Na última sexta-feira (12), foi a vez do ministro das Minas e Energia, em plena histeria pela crise na Bolívia, levar o troféu factóide da semana. Anunciou que o país terá mais 50 ou 60 usinas nucleares nos próximos 50 anos. Não há qualquer definição do Conselho Nacional de Política Energética sobre isso. “Vamos construir no Brasil inúmeras outras usinas nucleares”. Nós quem, cara pálida? Com que dinheiro?

Os especialistas em energia nuclear dizem que o governo deveria, isto sim, viabilizar as próximas quatro usinas, que dependem de orçamento, financiamento e compra de equipamentos. “Cinqüenta anos é um horizonte de tempo tão amplo que a afirmação do ministro parece mais uma fantasia, um desejo do que um plano de governo”, diz o professor da UFRJ, Adilson de Oliveira.

O Ministro da Fazenda é outro que anuncia factóides com grande repercussão no noticiário econômico e depois precisa recuar. Por pressão do presidente da República ou porque o mercado não aceita. Há alguns meses anunciou com grande pompa e vistosas manchetes a criação de um fundo soberano para apoiar ações do Brasil no exterior. Como o estudo ainda não havia sido aprofundado, o Fundo recebeu torpedos de todos os lados, até mesmo de aliados no Congresso Nacional, porque implicaria mexer no superávit fiscal.

Mesmo no lançamento do Fundo, o ministro da Fazenda foi “vago e hesitante sobre alguns detalhes” como admitiu o jornal O Globo, em 23 de maio. Resultado, o presidente Lula mandou o ministro recuar. As notícias sobre o Fundo murcharam. Antes, a imprensa se empolgou e  fez extensas matérias sobre o tema. Não aprofundou e nem perguntou por que idéia tão brilhante veio à público sem estar devidamente amadurecida. Assim como nasceu, morreu.

A excessiva exposição de fontes oficiais com notícias vazias, insustentáveis, que não resistem a análises simples, não serve a ninguém. Nem à opinião pública, que acompanha com expectativa anúncios de obras ou ações que se mostram inviáveis e nem à imprensa, que perde a oportunidade de discutir temas importantes para a sociedade com mais profundidade.

O professor Carlos Chaparro, da USP, estudioso das relações entre a mídia e a opinião pública, diz que “a sociedade espera do jornalismo o relato veraz dos acontecimentos, e a explicação isenta de fatos e contextos”.

O jornalista e professor Rolf Kuntz, em artigo no Observatório da Imprensa diz que o presidente da República “tem-se mostrado igualmente hábil na produção de noticiário sem fato relevante. Quem precisa de fatos, quando é tão fácil ocupar espaço nos jornais e tempo nos meios eletrônicos?”, pergunta Rolf. Nos arroubos patrióticos, o presidente afirmou em recente evento que a Petrobras “é a mãe da industrialização no país” e ninguém, diz o jornalista, se deu ao trabalho de examinar a frase e  questionar tamanha besteira histórica. Antes, bastava Lula falar em etanol e todos saíam correndo, dando manchetes. O etanol sumiu. Agora, a menina dos olhos chama-se pré-sal.

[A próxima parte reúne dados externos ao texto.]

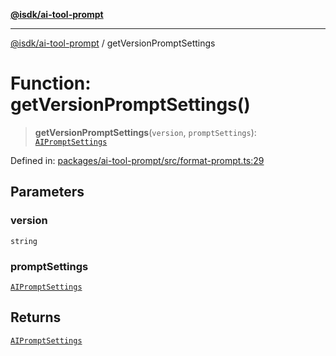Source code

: [**@isdk/ai-tool-prompt**](../README.md)

***

[@isdk/ai-tool-prompt](../globals.md) / getVersionPromptSettings

# Function: getVersionPromptSettings()

> **getVersionPromptSettings**(`version`, `promptSettings`): [`AIPromptSettings`](../interfaces/AIPromptSettings.md)

Defined in: [packages/ai-tool-prompt/src/format-prompt.ts:29](https://github.com/isdk/ai-tool-prompt.js/blob/6d21e06e0e8e1b8449bddc69a03bdb7d160ce970/src/format-prompt.ts#L29)

## Parameters

### version

`string`

### promptSettings

[`AIPromptSettings`](../interfaces/AIPromptSettings.md)

## Returns

[`AIPromptSettings`](../interfaces/AIPromptSettings.md)
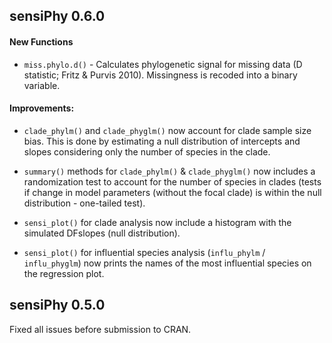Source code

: ## sensiPhy 0.6.0

#### New Functions

* `miss.phylo.d()` - Calculates phylogenetic signal for missing data (D statistic; Fritz & Purvis 2010).
Missingness is recoded into a binary variable. 

#### Improvements:

* `clade_phylm()` and `clade_phyglm()` now account for clade sample size bias.
This is done by estimating a null distribution of intercepts and slopes considering only
the number of species in the clade.

* `summary()` methods for `clade_phylm()` & `clade_phyglm()` now includes a randomization test
to account for the number of species in clades (tests if change in model parameters (without the focal clade) 
is within the null distribution - one-tailed test).

* `sensi_plot()` for clade analysis now include a histogram with the simulated DFslopes (null distribution).

* `sensi_plot()` for influential species analysis (`influ_phylm` / `influ_phyglm`) now prints the names
of the most influential species on the regression plot.

## sensiPhy 0.5.0

Fixed all issues before submission to CRAN.
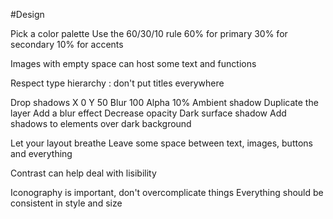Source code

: #Design

Pick a color palette
Use the 60/30/10 rule
	60% for primary
	30% for secondary
	10% for accents

Images with empty space can host some text and functions

Respect type hierarchy : don't put titles everywhere

Drop shadows
	X 0
	Y 50
	Blur 100
	Alpha 10%
Ambient shadow
	Duplicate the layer
	Add a blur effect
	Decrease opacity
Dark surface shadow
	Add shadows to elements over dark background

Let your layout breathe
	Leave some space between text, images, buttons and everything

Contrast can help deal with lisibility

Iconography is important, don't overcomplicate things
Everything should be consistent in style and size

O que tem acontecido nos últimos meses no Brasil é uma avalanche de factóides, notícias infladas por fontes de primeiro escalão, que recebem da imprensa um tratamento superficial, apressado e leviano. Na pressa pelo furo, os jornalistas saem correndo dos eventos oficiais e reproduzem tudo nos sites de notícias. A pauta diária está se transformando em busca pela manchete fácil. Não importa a inconsistência de projetos, idéias e fatos. O que vale é o discurso, ainda que vazio. Os anúncios oficiais começam a se vulgarizar, porque não resistem, são inócuos, apenas retórica para ocupar espaço na imprensa. Assim como nascem,  se evaporam, somem. São apenas factóides.

*Factóide – Segundo o dicionário Aurélio: ‘Fato, verdadeiro ou não, divulgado com sensacionalismo, no propósito deliberado de gerar impacto diante da opinião pública e influenciá-la’.